The United States Supreme Court on Monday in its decision in AT & T Corp. v. Hulteen perpetuated the decades-in-accruing harms of pregnancy discrimination. The Court ruled 7-2 that working women must continue to bear the harm and the lower pension benefits inflicted by systematic pregnancy discrimination prior to enactment of the Pregnancy Discrimination Act in 1979.
The case arose from the method by which AT & T calculated service credit time toward determining an employee's pension benefits. Basically, an employee received service credit time toward his or her pension for all leaves of absence caused by medical conditions, except those caused by pregnancy. The plaintiffs, four women who were or are life-long employees of AT & T, claimed that this method exclusing pregnancy leave from the calculation of service credit time discriminates against them based on their female sex.
The Court rejected their argument based principally on its 1976 decision in General Electric Company v. Gilbert, 429 U.S. 125 (1976), which held that a disability benefit plan excluding disabilities related to pregnancy was not sex-based discrimination within the meaning of Title VII. The Gilbert decision departed from the decision of every appeals court that had ruled on the issue. Just two years later, Congress enacted the Pregnancy Discrimination Act "so as to make clear that it is discriminatory to treat pregnancy-related conditions less favorably than other medical conditions."

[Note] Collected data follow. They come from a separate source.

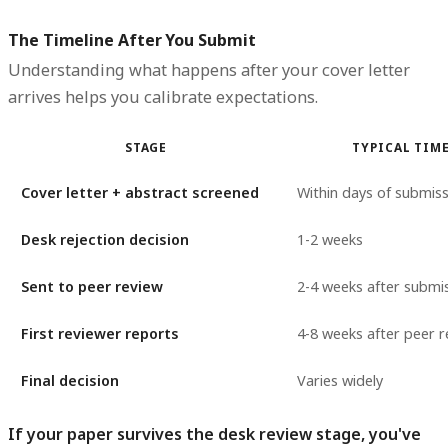
The Timeline After You Submit
Understanding what happens after your cover letter
arrives helps you calibrate expectations.
STAGE
TYPICAL TIM
Cover letter + abstract screened
Within days of submis
Desk rejection decision
1-2 weeks
Sent to peer review
2-4 weeks after submi
First reviewer reports
4-8 weeks after peer r
Final decision
Varies widely
If your paper survives the desk review stage, you've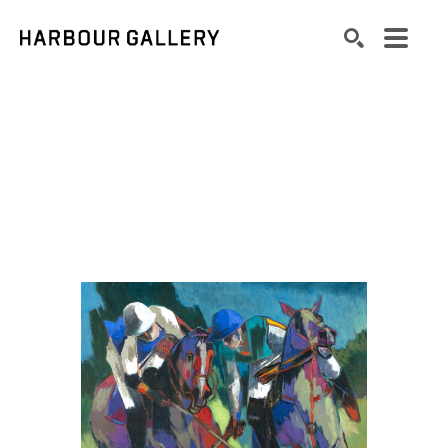
Search by keyword, artist name, artwork title or exhibition
SEARCH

But the Court ruled that the Pregnancy Discrimination Act did not help, because the Court majority held that the PDA applied only prospectively and did not ameliorate the discriminatory practices that Gilbert sanctioned. And so 31 years after the PDA was enacted, the Supreme Court disregards Congress's efforts to correct the Gilbert decision and perpetuates the discrimination that the PDA was intended to eliminate.